Here are a few pix I took last Friday while we were pre-fishing the tournament.


----------



## Brent (May 26, 2004)

I just called the closest person here into my office. I said, "Come see why I had such a good time last friday!". Great pictures Scott! And thanks again for a great trip!


----------



## boat_money (May 21, 2004)

in that last pic, it looks like its got two hooks in its mouth. a red jig up top and a black n white shad deeper in its mouth.

awesome pics.


----------



## FishMore (May 21, 2004)

*Wow*

Awesome pics. I'd love to try that someday.
Never had a chance to fish for tarpon


----------



## James Herman (Aug 7, 2004)

Outstanding

freaking outstanding


----------



## Bucksnort (Jun 29, 2004)

Those pics are great...hats off to the photographer


----------



## Scott (May 24, 2004)

Muchas thanks!


----------



## RickyT (May 24, 2004)

Way to go, guys. And great pictures, Scott.


----------



## Curmit (May 25, 2004)

Wow, where was that at? 

Those are some awesome pics, it must have been hard to catch them in the air like that.
It seems like Texas doesn't have smaller Tarpon but there seems to be some nice big ones around.


----------



## Scott (May 24, 2004)

We have plenty of small ones. Some migrate through and some are residents until they get bigger. Depends on where you fish for them. These pictures were all taken off the upper Texas coast on Friday of last week.


----------



## Bucksnort (Jun 29, 2004)

Man you need to copyright those pics before you see them on the front cover of some fishing mag and you don't get a penny for them.


----------



## Scott (May 24, 2004)

The size of them on the net I would think is a little small for that type of stuff... but that really doesn't matter much to me anyway... I just posted them for everybody to look at.


----------



## ArtificialOnly (Jun 21, 2004)

I looked at those pictures for like 10 min. just awesome!!! you are my hero!


----------



## kevin302 (Aug 20, 2004)

Nice pictures. Did not get to get the camera out for this trip until we got back to the the doc. We did manage to bring back the heavist ling.
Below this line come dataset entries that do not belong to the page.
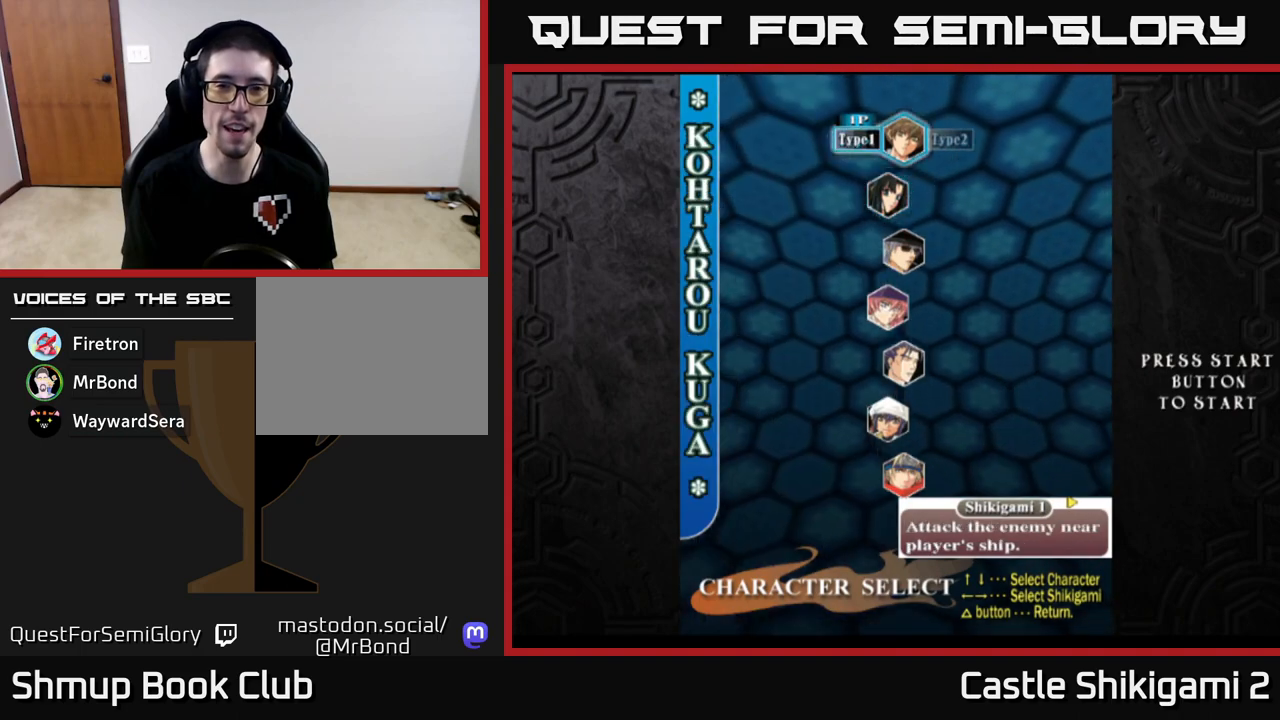
{"buttons": [], "left_stick": "center", "events": [[133, "left_stick", "center"]]}
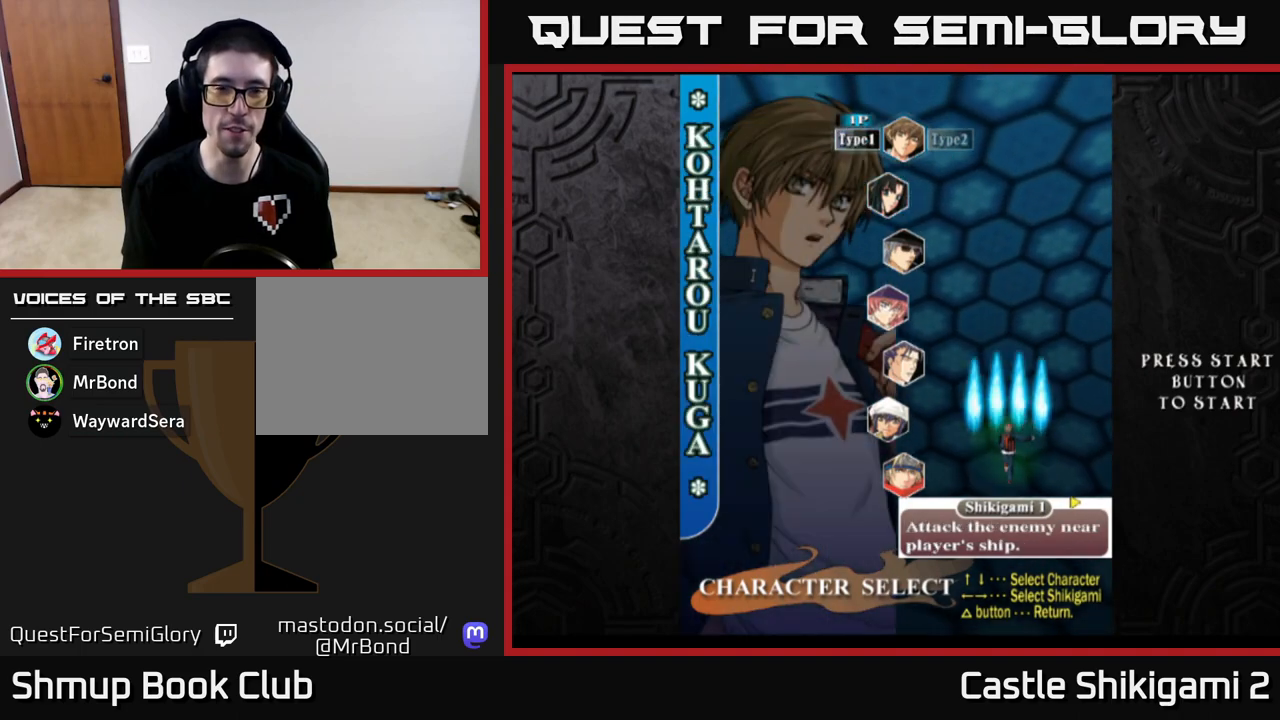
{"buttons": [], "left_stick": "center", "events": []}
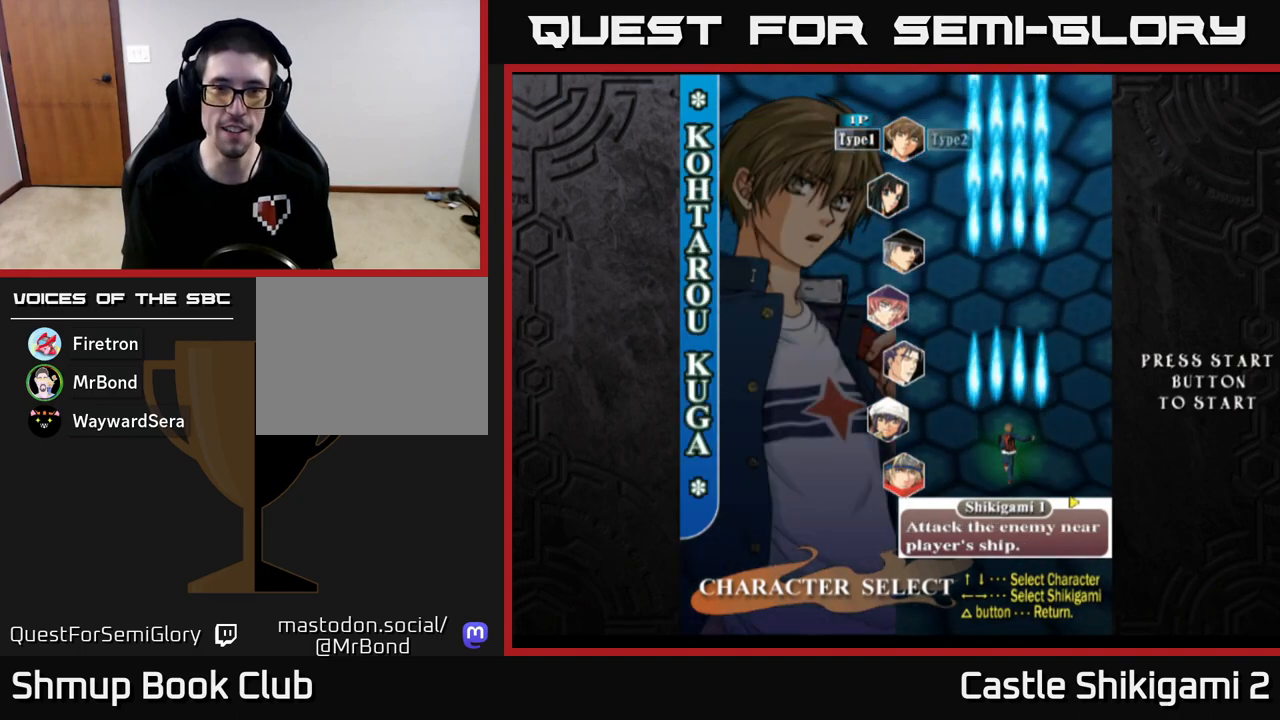
{"buttons": [], "left_stick": "center", "events": [[150, "left_stick", "down"], [333, "left_stick", "center"]]}
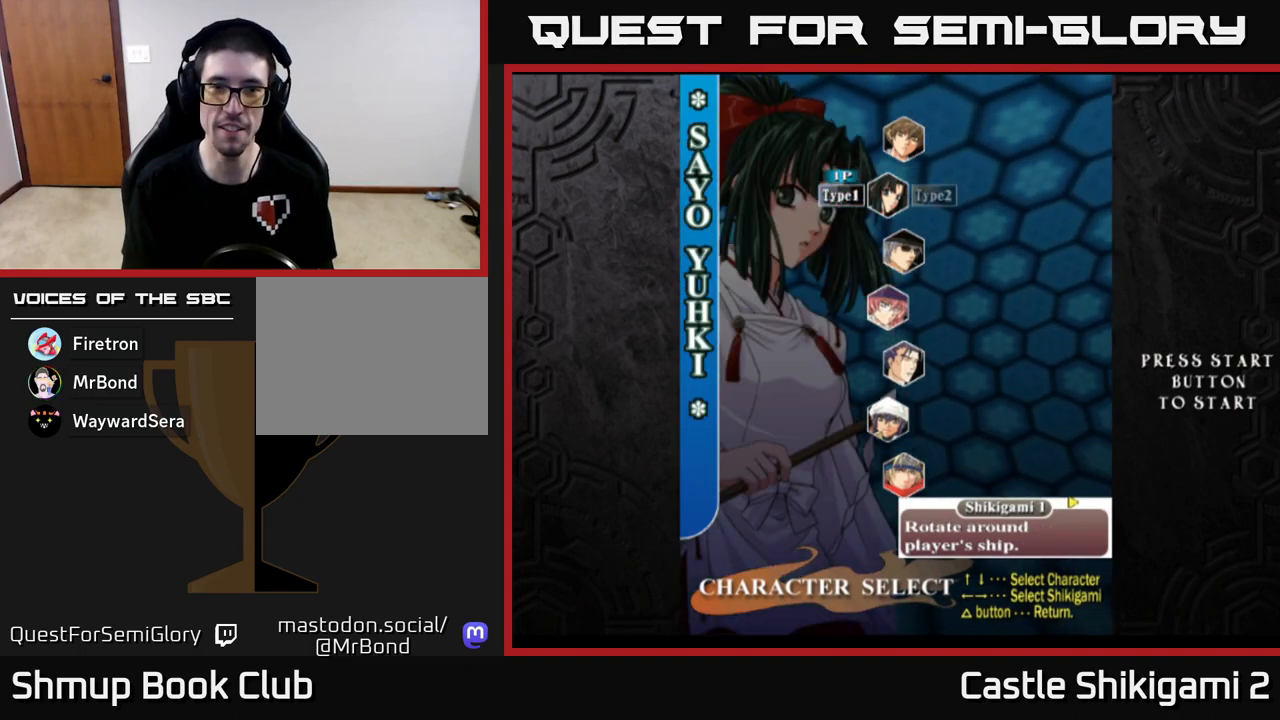
{"buttons": [], "left_stick": "down", "events": [[467, "left_stick", "down"]]}
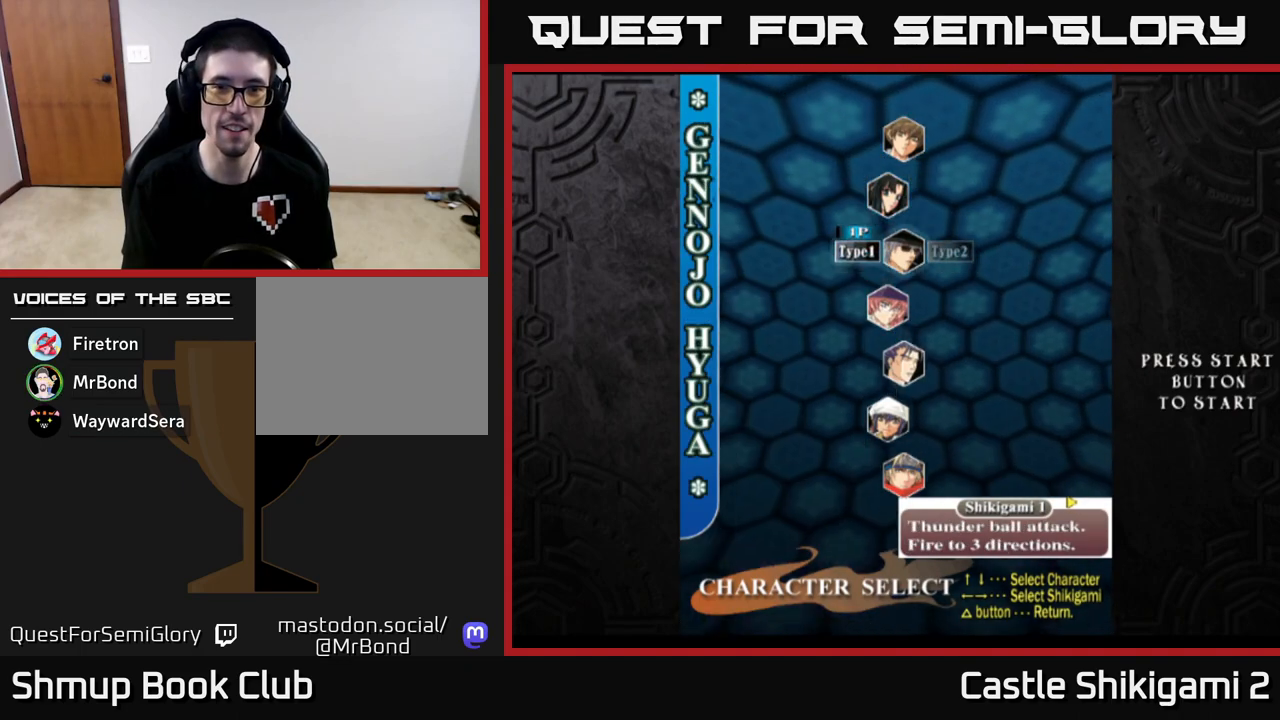
{"buttons": [], "left_stick": "center", "events": [[150, "left_stick", "center"]]}
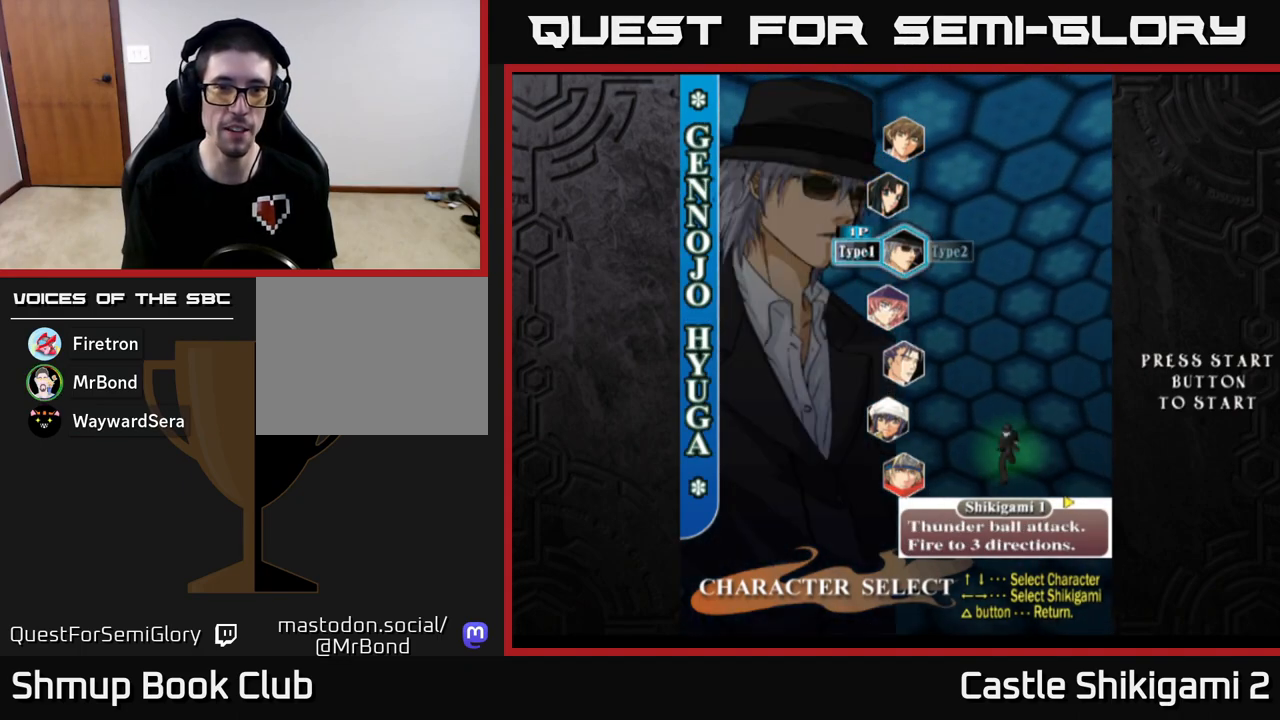
{"buttons": [], "left_stick": "center", "events": []}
See below to see some pictures from the tourny.

http://www.redfishtexas.com/Photos.asp
http://www.redfishtexas.com/forum/forum_posts.asp?TID=42&PN=1


----------



## TXPalerider (May 21, 2004)

:cheers:*AWESOME PICS!!!! Congrats.*


----------



## NightTrain (May 21, 2004)

Apparently,ya'll had gifted photographers _and _anglers aboard...._SWEET!!_


----------